La nécessité d’une gestion participative
mardi 17 juin 2008 par Issa Fakaba SISSOKO
« Problématique de l’assainissement à Bamako », tel était le thème d’une conférence-débats tenue mercredi 11 juin dernier sur le terrain de football « Chaba » à Lafiabougou.
Organisée par le Réseau des communicateurs traditionnels, RECOTRADE, dans le cadre des festivités marquant la tenue de la 9ème édition de la « Quinzaine de l’environnement » dans notre pays, cette rencontre-débats a enregistré la présence de la représentante du ministre de l’environnement et de l’assainissement, Mme Samaké Mouna Touré, du directeur régional de l’assainissement, des autorités communales, des responsables du Secrétariat technique permanent du cadre institutionnel de gestion des questions environnementales, (organisateur de la quinzaine), et de plusieurs invités et représentants des organisations de la société civile.
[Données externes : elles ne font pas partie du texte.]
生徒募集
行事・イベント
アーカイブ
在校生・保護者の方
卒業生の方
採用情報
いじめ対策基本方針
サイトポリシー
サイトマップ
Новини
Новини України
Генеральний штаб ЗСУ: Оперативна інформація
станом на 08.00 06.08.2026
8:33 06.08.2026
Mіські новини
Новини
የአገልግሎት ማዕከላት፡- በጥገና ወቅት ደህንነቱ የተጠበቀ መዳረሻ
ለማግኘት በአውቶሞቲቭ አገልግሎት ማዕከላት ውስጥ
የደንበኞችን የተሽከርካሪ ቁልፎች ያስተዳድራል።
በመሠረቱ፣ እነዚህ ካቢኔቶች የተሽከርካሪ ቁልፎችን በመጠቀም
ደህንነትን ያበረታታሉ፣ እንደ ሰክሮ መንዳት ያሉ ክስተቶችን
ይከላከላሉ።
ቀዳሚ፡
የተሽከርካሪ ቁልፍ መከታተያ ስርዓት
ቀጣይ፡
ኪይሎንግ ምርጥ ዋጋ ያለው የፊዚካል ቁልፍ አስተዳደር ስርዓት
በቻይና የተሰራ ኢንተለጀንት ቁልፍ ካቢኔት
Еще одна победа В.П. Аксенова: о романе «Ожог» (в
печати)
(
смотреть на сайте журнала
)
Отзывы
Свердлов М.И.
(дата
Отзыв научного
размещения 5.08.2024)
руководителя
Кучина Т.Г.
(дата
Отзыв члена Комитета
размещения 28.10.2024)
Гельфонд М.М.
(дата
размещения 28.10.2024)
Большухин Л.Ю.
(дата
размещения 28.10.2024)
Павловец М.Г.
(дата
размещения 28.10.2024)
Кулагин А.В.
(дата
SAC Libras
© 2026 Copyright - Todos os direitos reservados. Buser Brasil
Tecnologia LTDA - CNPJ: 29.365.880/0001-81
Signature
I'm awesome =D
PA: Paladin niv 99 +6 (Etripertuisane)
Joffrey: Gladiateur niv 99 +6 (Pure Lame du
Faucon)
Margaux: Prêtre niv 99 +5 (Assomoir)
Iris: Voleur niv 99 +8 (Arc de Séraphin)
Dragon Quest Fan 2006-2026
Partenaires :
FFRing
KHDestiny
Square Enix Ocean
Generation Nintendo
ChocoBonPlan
Prenant la parole en situant la rencontre dans son contexte, le président du RECOTRADE, M. Ben Chérif Diabaté, a précisé que la présente conférence-débats, qui constitue le témoignage d’une préoccupation partagée autour d’un sujet d’actualité, s’inscrit en droite ligne d’un souci d’information, de sensibilisation, et d’éducation, non seulement des enfants mais également des adultes sur la nécessité de parvenir dans nos quartiers à une propreté digne de ce nom. Aussi, explique le leader du réseau, il est important de prendre en considération le milieu de vie, les impacts négatifs de la pollution et les mesures à envisager pour la sauvegarde et la protection de l’environnement.
Pour le maire chargé de l’assainissement en Commune IV, M. Abdoulaye Keïta, il mettra l’accent sur « la bonne fois du RECOTRADE dans l’accompagnement pour l’assainissement dans la commune ». A en croire l’élu, l’assainissement d’une collectivité relève, en général, de la mairie et des particuliers. Partageant l’avis que le droit à un meilleur cadre de vie est partie prenante de la survie même de l’homme, le maire adjoint a indiqué qu’il s’agit d’une des préoccupations majeures de l’actuelle équipe communale.
Par ailleurs, expliquant les difficultés liées à l’atteinte des objectifs en matière d’assainissement au Mali, particulièrement à Bamako, M. Keïta a regretté les limites de la pré-collecte dans les communes du District par rapport au chevauchement entre les différents intervenants sur le terrain. Chose qui entraîne du coup la mauvaise occupation des espaces et la création de dépôts anarchiques. Pour sa part, le coordinateur des chefs de quartier de la Commune IV, M. Bréhima Traoré, abondant dans la même dynamique, a révélé que le rôle des communicateurs traditionnels n’est pas seulement de régler les conflits, mais d’apporter leur contribution pour un meilleur assainissement dans les communes de Bamako, voire sur l’ensemble du territoire.
Ce, à travers l’intensification de l’information et de la sensibilisation des populations pour un changement responsable de comportement. Quant au directeur régional de l’assainissement, M. Mamadou Tandia, il a surtout rappelé quelques actions que le gouvernement devra entreprendre dans le cadre de l’assainissement au Mali. Il s’agit entre autres de l’évacuation des eaux stagnantes dans les rues et caniveaux, de l’organisation de campagnes de sensibilisation des populations dans la prise en compte de leurs responsabilités, etc. Invitant chacun à prendre soin de notre environnement, M. Tandia ajoutera que la prise en compte de la dimension de l’assainissement et de la protection et du patrimoine commun constitue un élément essentiel de tout développement.
La conférence-débats s’est achevée sur une note d’engagement des participants à oeuvrer pour le respect du cadre de vie à travers des actions d’assainissement, et sur l’exhortation des pouvoirs publics à l’adoption d’une politique nationale efficace d’assainissement dans notre pays.